Phoebe Maltz Bovy, a senior editor with The Signal, has written about the phenomenon, including for The Washington Post after she signed the “Letter on Justice and Open Debate” in Harper’s this past July, which generated a good amount of controversy in American media and beyond. Like many of the letter’s signatories, Bovy is a liberal who worries about illiberalism on the left as well as the right, as well as the vulnerability of ordinary people to public shaming. She believes that many who talk about “cancel culture” are attempting to describe a real and troubling social dynamic—but wonders whether the increasingly broad range of meanings they intend by the expression is turning it into noise.
Graham Vyse: What do you mean when you invoke “cancel culture”?
Phoebe Maltz Bovy: It’s a fraught term, and I don’t like to use it without explanation, but what I understand it to mean is the phenomenon of random people getting held accountable at a level appropriate to and associated with politicians. These are people who are not public figures, but if somebody has a grudge against them or disagrees with their views, then suddenly a tweet from 2012 will resurface and they’ll become a story. They’ll become a liability. Their company will fire them. These are the kind of cases the British journalist Jon Ronson wrote about in So You've Been Publicly Shamed. The broader cultural aspect of this is the pervasive sense many people have that they’re one misstep or one person with a grudge away from being ostracized or fired.
Vyse: You signed the “Letter on Justice and Open Debate” in Harper’s this past July, which did not include the term “cancel culture” but criticized “a new set of moral attitudes and political commitments that tend to weaken our norms of open debate and toleration of differences in favor of ideological conformity.” Why did you sign the letter?
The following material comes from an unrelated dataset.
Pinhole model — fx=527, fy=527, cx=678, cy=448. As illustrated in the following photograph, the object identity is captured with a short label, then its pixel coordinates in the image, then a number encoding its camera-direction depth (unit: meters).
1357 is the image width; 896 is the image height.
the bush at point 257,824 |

Bovy: I signed it basically because I read it as in support of free speech and coming from an explicitly liberal or left, anti-Trump position. If it hadn’t been for that piece—the anti-Trump piece—I don’t think I would have signed. That made clear to me that this was not some sort of Trumpian vision of “cancel culture.” One quote from the letter was “The forces of illiberalism are gaining strength throughout the world and have a powerful ally in Donald Trump, who represents a real threat to democracy.”